A Stringent Test of Magnetic Models of Stellar Evolution

TL;DR

This study tests magnetic models of stellar evolution against precise measurements of a binary star system, showing magnetic inhibition of convection can explain observed size and temperature discrepancies in stars.

Contribution

It provides the first detailed comparison of magnetic stellar models with well-characterized binary stars in an open cluster, estimating magnetic field strengths consistent with observations.

Findings

Magnetic models reproduce observed stellar radii and temperatures within uncertainties.

Estimated magnetic field strengths are around 1600-1800 G, aligning with X-ray based estimates.
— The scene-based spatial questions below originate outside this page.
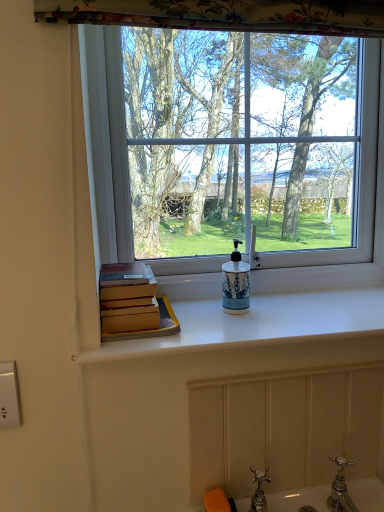
Question: Is point (360, 168) positioned closer to the camera than point (124, 273)?

Choices:
 (A) closer
 (B) farther

Answer: (B)

Question: From a real-world perspective, relative to hardcover books at left, is transparent glass window at center vertically above or below?

Choices:
 (A) below
 (B) above

Answer: (B)

Question: Estimate the real-world distances between objects in this image. Which object is farther from the hardcover books at left?

Choices:
 (A) white glossy counter top at center
 (B) white plastic electric outlet at lower left
 (C) blue and white ceramic soap dispenser at center
 (D) transparent glass window at center

Answer: (B)

Question: Considering the real-world distances, which object is farthest from the white glossy counter top at center?

Choices:
 (A) white plastic electric outlet at lower left
 (B) blue and white ceramic soap dispenser at center
 (C) hardcover books at left
 (D) transparent glass window at center

Answer: (A)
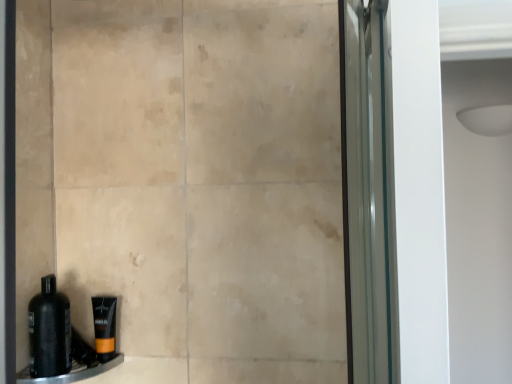
Question: Is orange matte tube at lower left to the left or to the right of black plastic ledge at lower left in the image?

Choices:
 (A) right
 (B) left

Answer: (A)

Question: From the image's perspective, is orange matte tube at lower left positioned above or below black plastic ledge at lower left?

Choices:
 (A) above
 (B) below

Answer: (A)

Question: Which of these objects is positioned closest to the black plastic ledge at lower left?

Choices:
 (A) black matte bottle at lower left
 (B) orange matte tube at lower left

Answer: (B)

Question: Which of these objects is positioned closest to the black matte bottle at lower left?

Choices:
 (A) black plastic ledge at lower left
 (B) orange matte tube at lower left

Answer: (A)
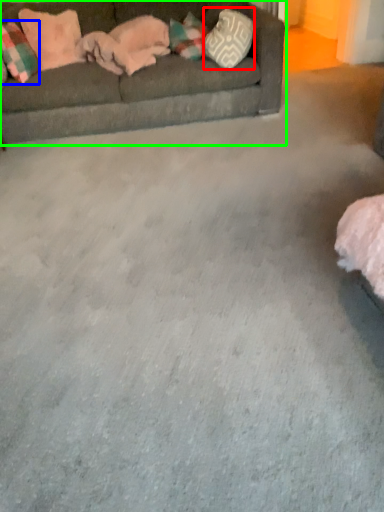
Question: Which is farther away from pillow (highlighted by a red box)? pillow (highlighted by a blue box) or studio couch (highlighted by a green box)?

Choices:
 (A) pillow
 (B) studio couch

Answer: (A)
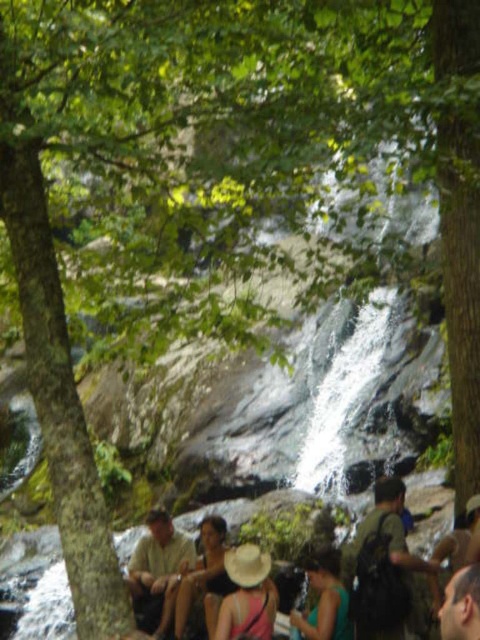
Question: Estimate the real-world distances between objects in this image. Which object is closer to the green fabric backpack at center?

Choices:
 (A) white frothy water at center
 (B) beige straw hat at center

Answer: (B)

Question: Estimate the real-world distances between objects in this image. Which object is farther from the green fabric backpack at center?

Choices:
 (A) light brown fabric shirt at lower left
 (B) white frothy water at center

Answer: (B)

Question: Which object is farther from the camera taking this photo?

Choices:
 (A) white frothy water at center
 (B) pink fabric at lower center
 (C) green matte dress at center

Answer: (B)

Question: Does white frothy water at center appear under green fabric backpack at center?

Choices:
 (A) no
 (B) yes

Answer: (A)

Question: Can you confirm if green fabric backpack at center is positioned above green matte dress at center?

Choices:
 (A) yes
 (B) no

Answer: (A)

Question: Does green fabric backpack at center lie in front of light brown fabric shirt at lower left?

Choices:
 (A) yes
 (B) no

Answer: (A)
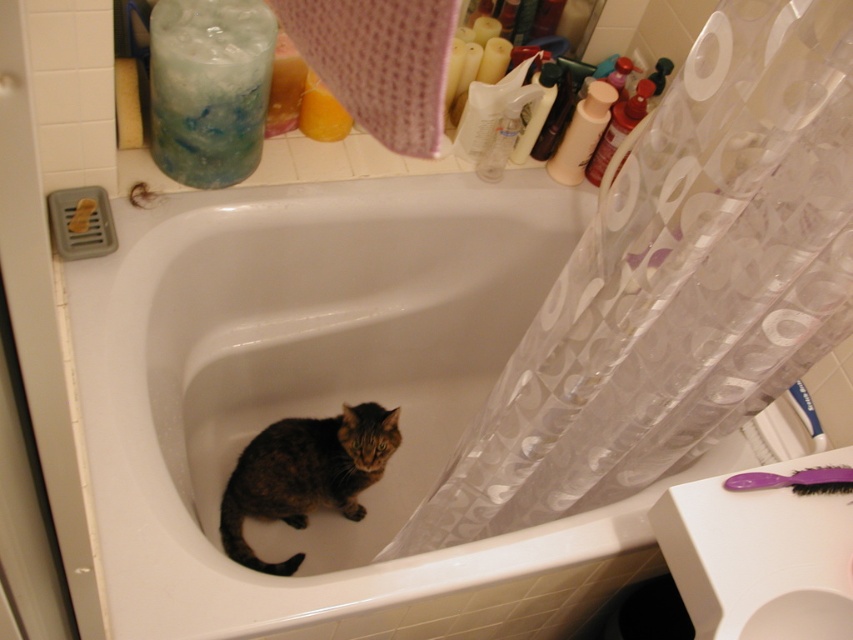
Who is positioned more to the right, clear plastic shower curtain at right or tabby fur cat at center?

clear plastic shower curtain at right is more to the right.

Between clear plastic shower curtain at right and tabby fur cat at center, which one appears on the left side from the viewer's perspective?

tabby fur cat at center

I want to click on clear plastic shower curtain at right, so click(x=677, y=284).

Find the location of a particular element. The height and width of the screenshot is (640, 853). clear plastic shower curtain at right is located at coordinates (677, 284).

Can you confirm if white glossy bathtub at center is thinner than clear plastic shower curtain at right?

Incorrect, white glossy bathtub at center's width is not less than clear plastic shower curtain at right's.

Does white glossy bathtub at center have a greater width compared to clear plastic shower curtain at right?

Yes.

Is point (91, 300) behind point (468, 477)?

Yes, it is.

The height and width of the screenshot is (640, 853). I want to click on white glossy bathtub at center, so click(328, 403).

Where is `white glossy bathtub at center`? The height and width of the screenshot is (640, 853). white glossy bathtub at center is located at coordinates (328, 403).

The image size is (853, 640). Find the location of `white glossy bathtub at center`. white glossy bathtub at center is located at coordinates (328, 403).

Locate an element on the screen. This screenshot has width=853, height=640. white glossy bathtub at center is located at coordinates (328, 403).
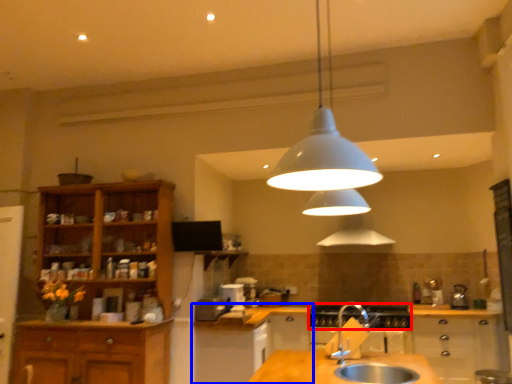
Question: Which object appears farthest to the camera in this image, gas stove (highlighted by a red box) or cabinetry (highlighted by a blue box)?

Choices:
 (A) gas stove
 (B) cabinetry

Answer: (A)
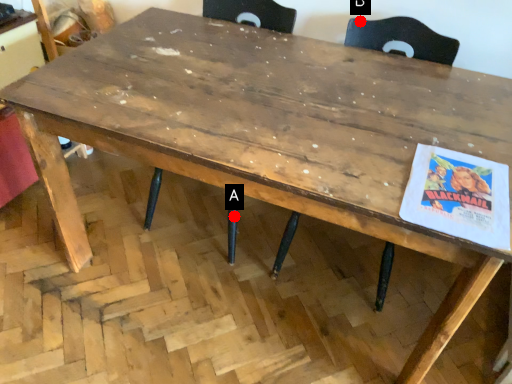
Question: Two points are circled on the image, labeled by A and B beside each circle. Which point is closer to the camera?

Choices:
 (A) A is closer
 (B) B is closer

Answer: (B)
Supports magnetic inhibition of convection as a key factor in stellar evolution discrepancies.

Abstract

Main-sequence stars with convective envelopes often appear larger and cooler than predicted by standard models of stellar evolution for their measured masses. This is believed to be caused by stellar activity. In a recent study, accurate measurements have been published for the K-type components of the 1.62 day detached eclipsing binary EPIC 219511354, showing the radii and temperatures for both stars to be affected by these discrepancies. This is a rare example of a system in which the age and chemical composition are known, by virtue of being a member of the well-studied open cluster Ruprecht 147 (age $\sim$ 3 Gyr, [Fe/H] = +0.10). Here we report a detailed study of this system with non-standard models incorporating magnetic inhibition of convection. We show that these calculations are able to reproduce the observations largely within their uncertainties, providing robust estimates of the strength of the magnetic fields on both stars: $1600 \pm 130$ G and $1830 \pm 150$ G for the primary and secondary, respectively. Empirical estimates of the magnetic field strengths based on the measured X-ray luminosity of the system are roughly consistent with these predictions, supporting this mechanism as a possible explanation for the radius and temperature discrepancies.